Cibber, Colley [key], 1671–1757, English dramatist and actor-manager. Joining the company at the Theatre Royal in 1690, Cibber became successful as a comedian, playing the fops of Restoration comedy. His first play, Love's Last Shift (1696), is a landmark in the history of the theater and is regarded as the first sentimental comedy. Of his 30 dramas, She Wou'd and She Wou'd Not (1702), The Careless Husband (1704), and The Nonjuror (1717) are the most notable. From 1710 to 1740 he was the manager of Drury Lane. He was appointed poet laureate in 1730. An extremely unpopular, social-climbing, and insolent man, he was ridiculed by the critics and bitterly attacked by Pope, who made him the hero of the final version of The Dunciad. Cibber's Apology (1740) is a mine of information about the theater of this period.
See R. H. Barker, Mr.
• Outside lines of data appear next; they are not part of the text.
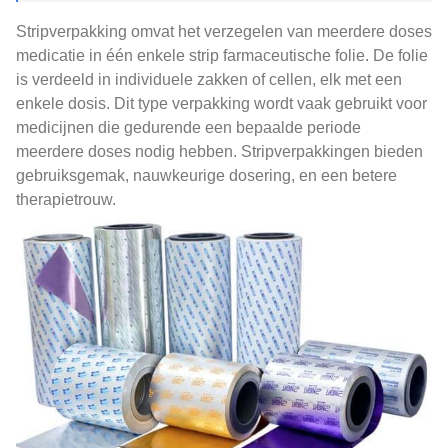
Stripverpakking omvat het verzegelen van meerdere doses
medicatie in één enkele strip farmaceutische folie. De folie
is verdeeld in individuele zakken of cellen, elk met een
enkele dosis. Dit type verpakking wordt vaak gebruikt voor
medicijnen die gedurende een bepaalde periode
meerdere doses nodig hebben. Stripverpakkingen bieden
gebruiksgemak, nauwkeurige dosering, en een betere
therapietrouw.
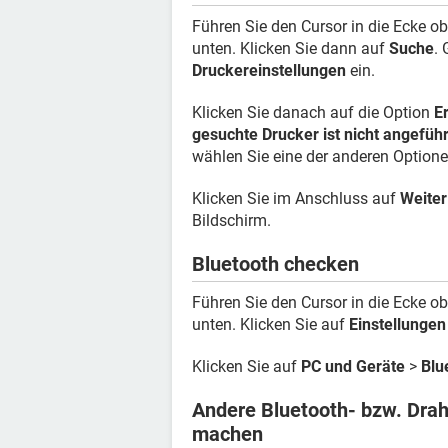
Führen Sie den Cursor in die Ecke o
unten. Klicken Sie dann auf
Suche
.
Druckereinstellungen
ein.
Klicken Sie danach auf die Option
E
gesuchte Drucker ist nicht angeführ
wählen Sie eine der anderen Optione
Klicken Sie im Anschluss auf
Weiter
Bildschirm.
Bluetooth checken
Führen Sie den Cursor in die Ecke o
unten. Klicken Sie auf
Einstellungen
Klicken Sie auf
PC und Geräte
>
Blu
Andere Bluetooth- bzw. Drah
machen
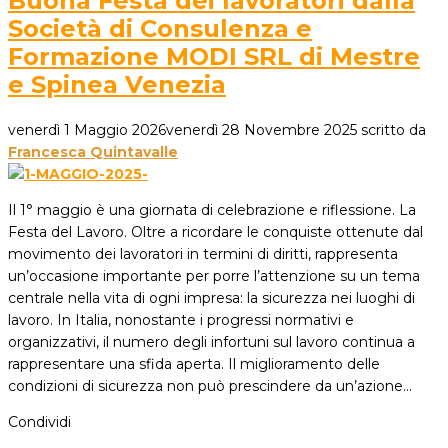
Buona Festa dei lavoratori dalla
Società di Consulenza e
Formazione MODI SRL di Mestre
e Spinea Venezia
venerdì 1 Maggio 2026
venerdì 28 Novembre 2025
scritto da
Francesca Quintavalle
Il 1° maggio è una giornata di celebrazione e riflessione. La
Festa del Lavoro. Oltre a ricordare le conquiste ottenute dal
movimento dei lavoratori in termini di diritti, rappresenta
un’occasione importante per porre l’attenzione su un tema
centrale nella vita di ogni impresa: la sicurezza nei luoghi di
lavoro. In Italia, nonostante i progressi normativi e
organizzativi, il numero degli infortuni sul lavoro continua a
rappresentare una sfida aperta. Il miglioramento delle
condizioni di sicurezza non può prescindere da un’azione…
Condividi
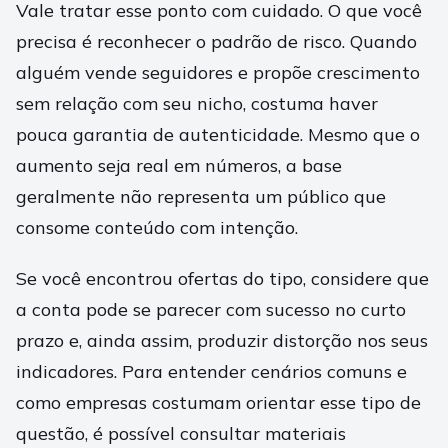
Vale tratar esse ponto com cuidado. O que você
precisa é reconhecer o padrão de risco. Quando
alguém vende seguidores e propõe crescimento
sem relação com seu nicho, costuma haver
pouca garantia de autenticidade. Mesmo que o
aumento seja real em números, a base
geralmente não representa um público que
consome conteúdo com intenção.
Se você encontrou ofertas do tipo, considere que
a conta pode se parecer com sucesso no curto
prazo e, ainda assim, produzir distorção nos seus
indicadores. Para entender cenários comuns e
como empresas costumam orientar esse tipo de
questão, é possível consultar materiais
Cibber of Drury Lane (1939); L. Ashley, Colley Cibber (1965).
Both his son, Theophilus Cibber, 1703–58, and his daughter, Charlotte (Cibber) Clarke, d. 1760?, went on the stage with some success, earning wild and eccentric reputations in the tradition of the family. The wife of Theophilus, Susannah Maria (Arne) Cibber, 1714–66, sister of the composer Thomas Augustine Arne, sang in opera and appeared with great success in tragic roles.